If you suppress grief too much, it can well redouble. ~ Moliere
I spent many years wearing the label “depressed” – a label given to me by many professionals and by myself. I spent many years on many different kinds of medication and seeing several different therapists trying to “get rid of” my depression. Despite the vast array of medications and the years of therapy, I did not heal that depression. I continued to be miserable, to be suicidal, and to practice very unhealthy ways of coping.
I now realize that the reason the medications and therapy didn’t work was because I was trying to heal a depression that wasn’t really depression at all. Looking back, I realize that what I was going through was not depression – it was what I call “Dirty Grief.”
For the first half of my life I experienced a great deal of physical pain from a progressively worsening spinal defect. I eventually had surgery to stop the progression of the defect. In the years before and shortly after the surgery, I felt as if I was “abnormal” or “defective” or simply that I was missing out on my childhood. I grieved those losses – the loss of normalcy, the loss of my childhood, the loss of physical health, the loss of belonging, loss of a sense of safety, loss of a sense of self – and it doesn’t matter if those losses actually happened or if they were simply perceived to exist by me. I felt deep grief for those losses.

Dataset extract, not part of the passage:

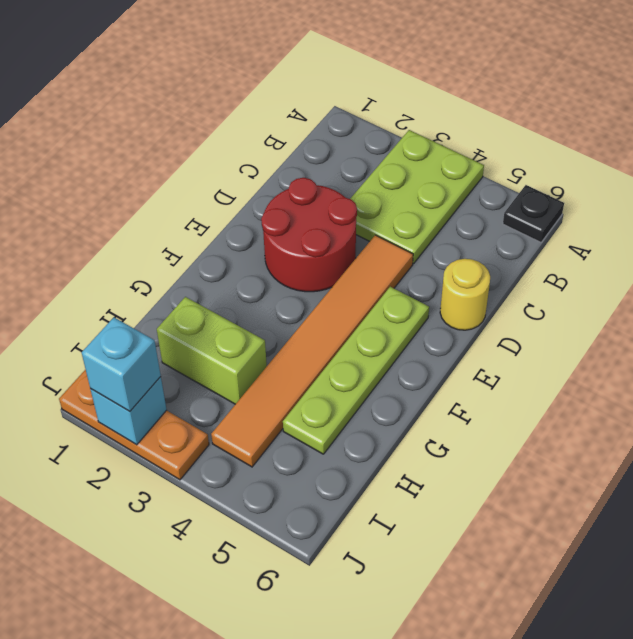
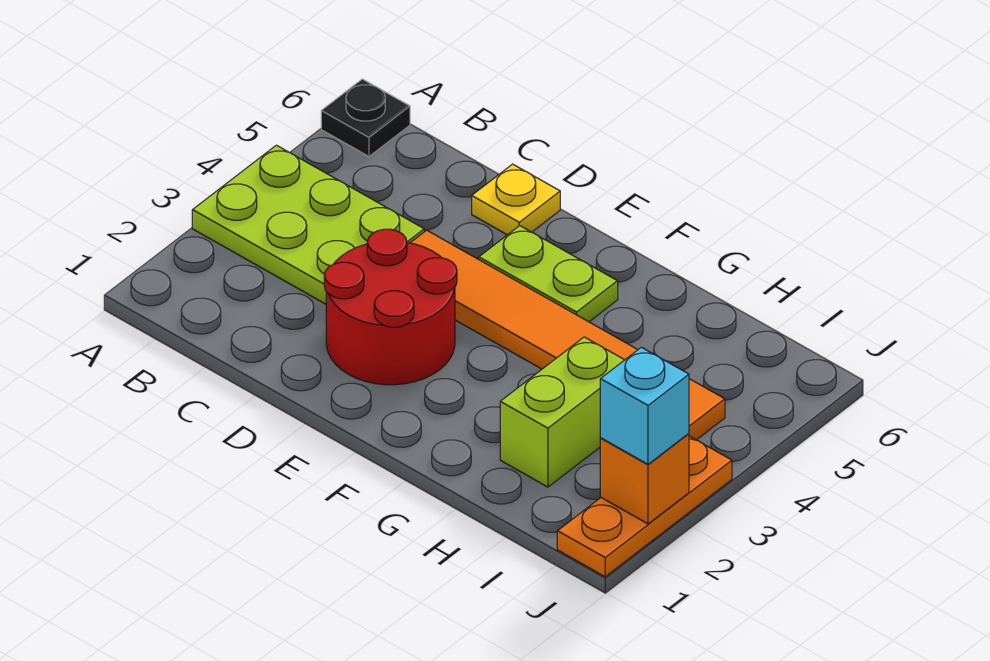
yellow 1x1 round brick [440,259,490,330] -> yellow 1x1 plate [472,164,560,235]
lime 1x4 plate [283,287,429,454] -> lime 1x2 plate [479,226,618,322]
cyan 1x1 brick [90,377,167,445] -> orange 1x1 brick [600,434,689,524]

Grief for those losses affected every aspect of my life and I never recognized the grief. I did not recognize the grief I was feeling and so I never allowed myself to experience that grief. Instead, I learned to numb myself to all feelings. I learned to build a wall inside myself that I could hide all my “negative” emotions behind because I was terrified that to share the pain and fear and overwhelm would mean I became a burden to those I loved and cause them to leave me. And then I would hurt even more. (NONE of this was conscious, by the way – at the time I had no idea what I was doing)
What I also didn’t realize I was that by trying desperately to hide all the “negative” emotions, I was burying all the joy and peace and delight behind the wall with them. I no longer allowed myself to experience ANY emotions fully. This manifested itself to look like depression. I numbed my grief to the point in which life became so miserable and bland, I no longer wanted to live it. I created the deep suffering that accompanies dirty grief.
It took nearly 15 years for me to recognize what I was doing – or rather, not doing – with my emotions. It took a few more to discover what I needed to do to find my way out of that numb grief – and to find the courage to do what I needed to do. I had to re-teach myself how to experience emotion – all emotion – and to learn that asking for help or expressing my pain did not necessarily equate being a burden to those I loved (a post on needed support vs. being a burden soon!).
It still feels more normal for me to tuck my emotions away under the wall inside myself – a wall that I haven’t completely taken down yet. It still is challenging for me to take that deep breath and allow the experience of my emotions and grief. I am still learning and practicing all of the things I write about on this blog. Healing isn’t a one time deal – I’ve found it to be a circular process. I often have to re-learn the same ideas and practices again and again each time moving deeper and deeper into healing. Participating in this process has lead me to discover the beautiful gifts of grief. It has transformed my life.
Healing is a life-long practice. I chose to practice it every day.